Sejm odrzucił projekt ustawy o świadczeniu pieniężnym dla dzieci, pracujących przymusowo na rzecz III Rzeszy lub ZSRR.

Małoletnie ofiary wojny zmuszane do pracy na rzecz Trzeciej Rzeszy bądź Związku Radzieckiego nie dostaną odszkodowania. Sejm odrzucił prezydencki projekt ustawy w tej sprawie. Dyskusja nad projektem doprowadziła do ostrego spięcia na linii - Pałac Prezydencki - posłowie AWS.

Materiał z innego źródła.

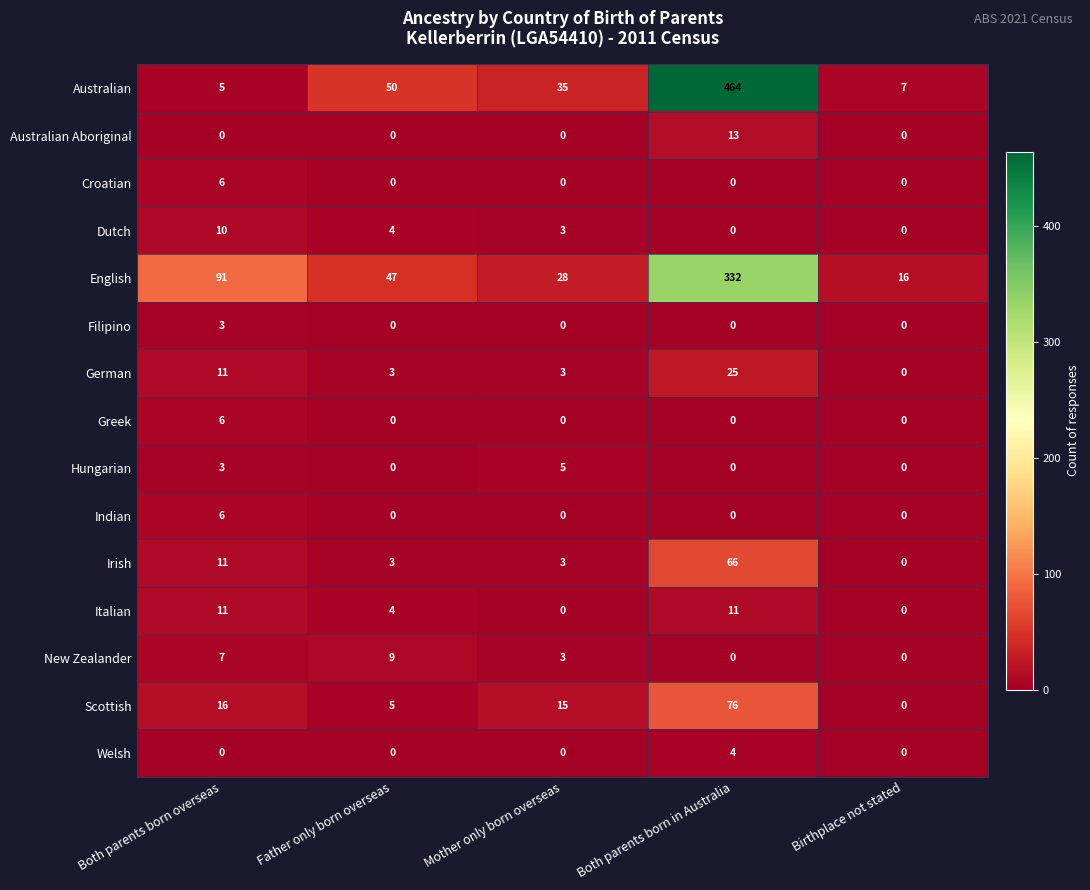

At which category is the sum across all series the highest?

Both parents born in Australia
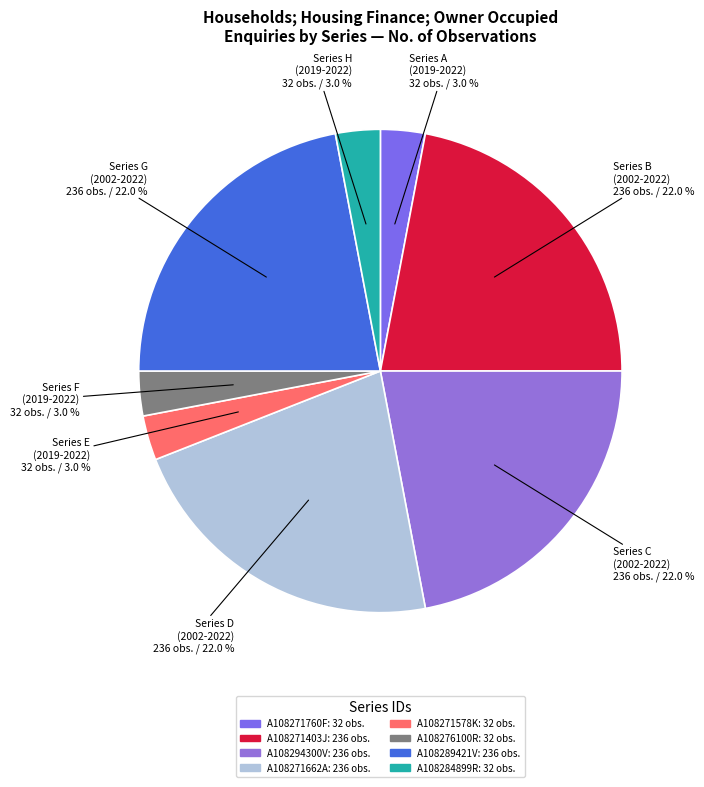

Combined, what portion of the pie is A108289421V and A108276100R?

25.0%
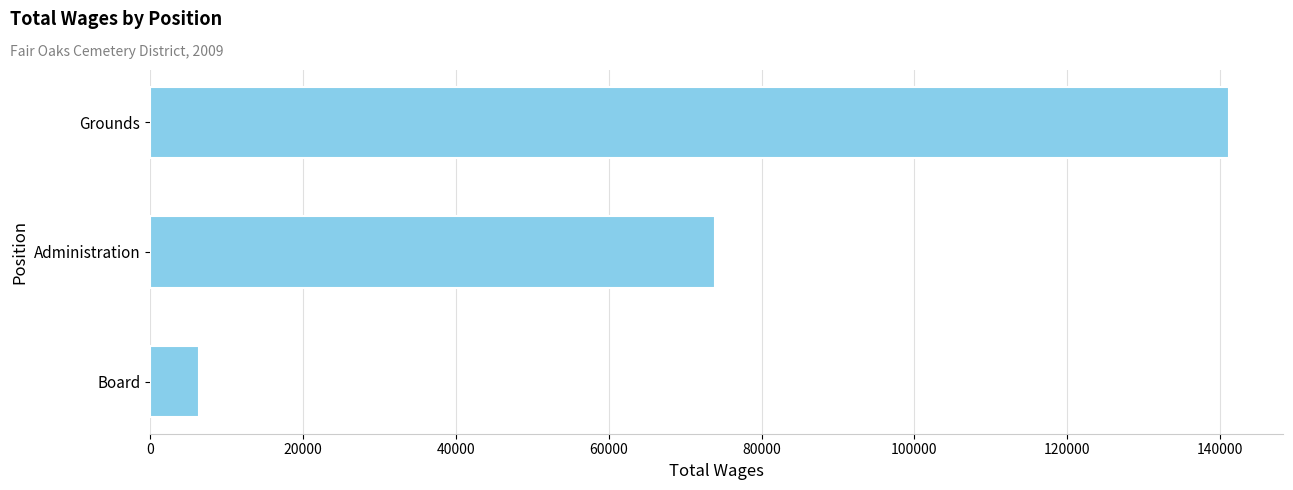

Reading top to bottom, list all the values displayed in this chart.

141149	73897	6400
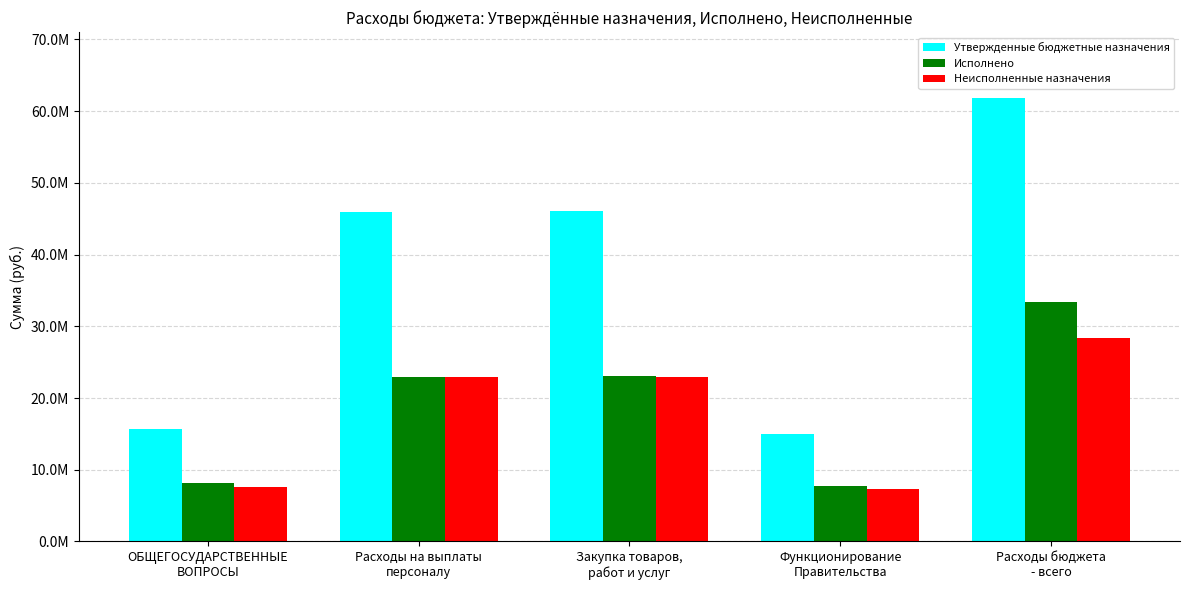

What is the value of the Неисполненные назначения bar at the 2nd from the left?

22969851.9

"AWS dała świadectwo, że nie chce rozliczenia szkód i zbrodni, które uczynili komuniści w latach 1939-45, jak i zbrodni nazistowskich" - powiedział po głosowaniu Ryszard Kalisz z kancelarii prezydenckiej. "To co powiedział minister Kalisz jest mieszaniną głupoty, podłości i cynizmu" - ripostował Stefan Niesiołowski z ZChN. Zdaniem posła, projekt to element kampanii prezydenckiej Aleksandra Kwaśniewskiego.

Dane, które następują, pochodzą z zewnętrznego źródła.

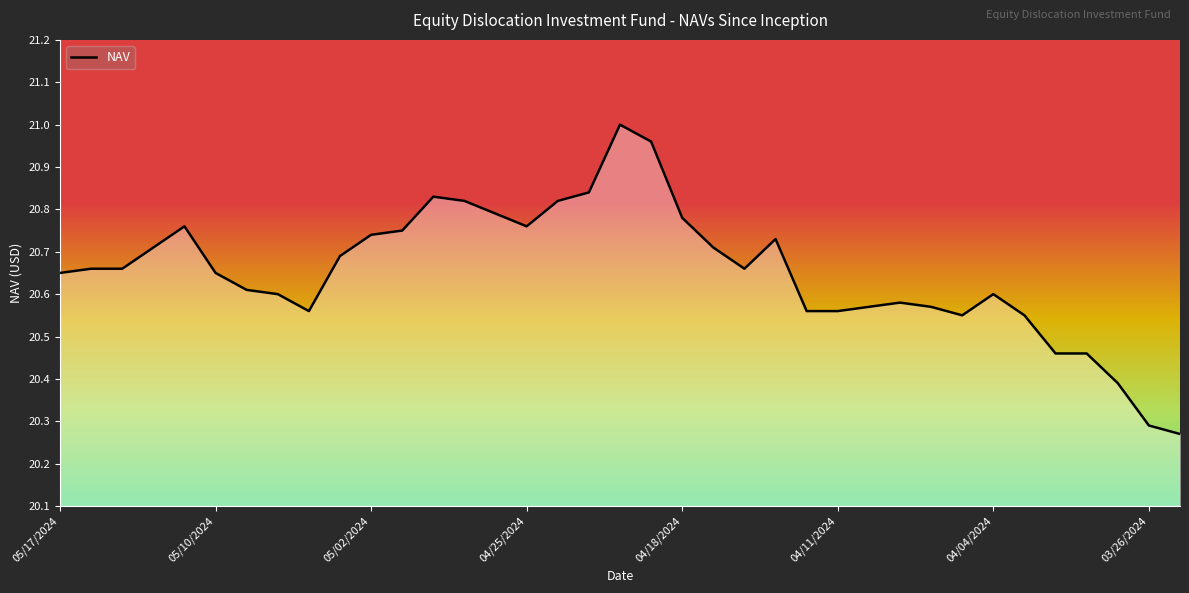

What is the difference between the maximum and minimum values?

0.7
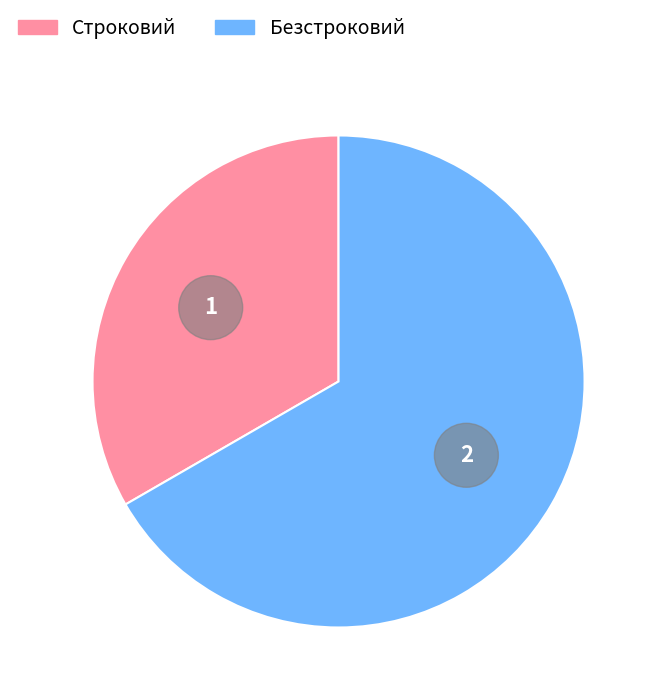

True or false: Безстроковий accounts for 58% of the total.

False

Prezydent chciał, by dodatek kombatancki wysokości 116 złotych przysługiwał tym osobom, które w czasie wojny, jeszcze jako dzieci, były zmuszane do niewolniczej pracy w obozach, były deportowane do Rzeszy czy Związku Radzieckiego. Kancelaria Aleksandra Kwaśniewskiego obliczyła, że dotyczyłoby to około stu tysięcy osób, a państwo kosztowałoby to około 120 milionów złotych rocznie. Rząd twierdził tymczasem, że ustawa dotyczyłaby nawet pięciu milionów osób, a co za tym idzie nie byłoby pieniędzy w budżecie na wypłacenie im dodatków.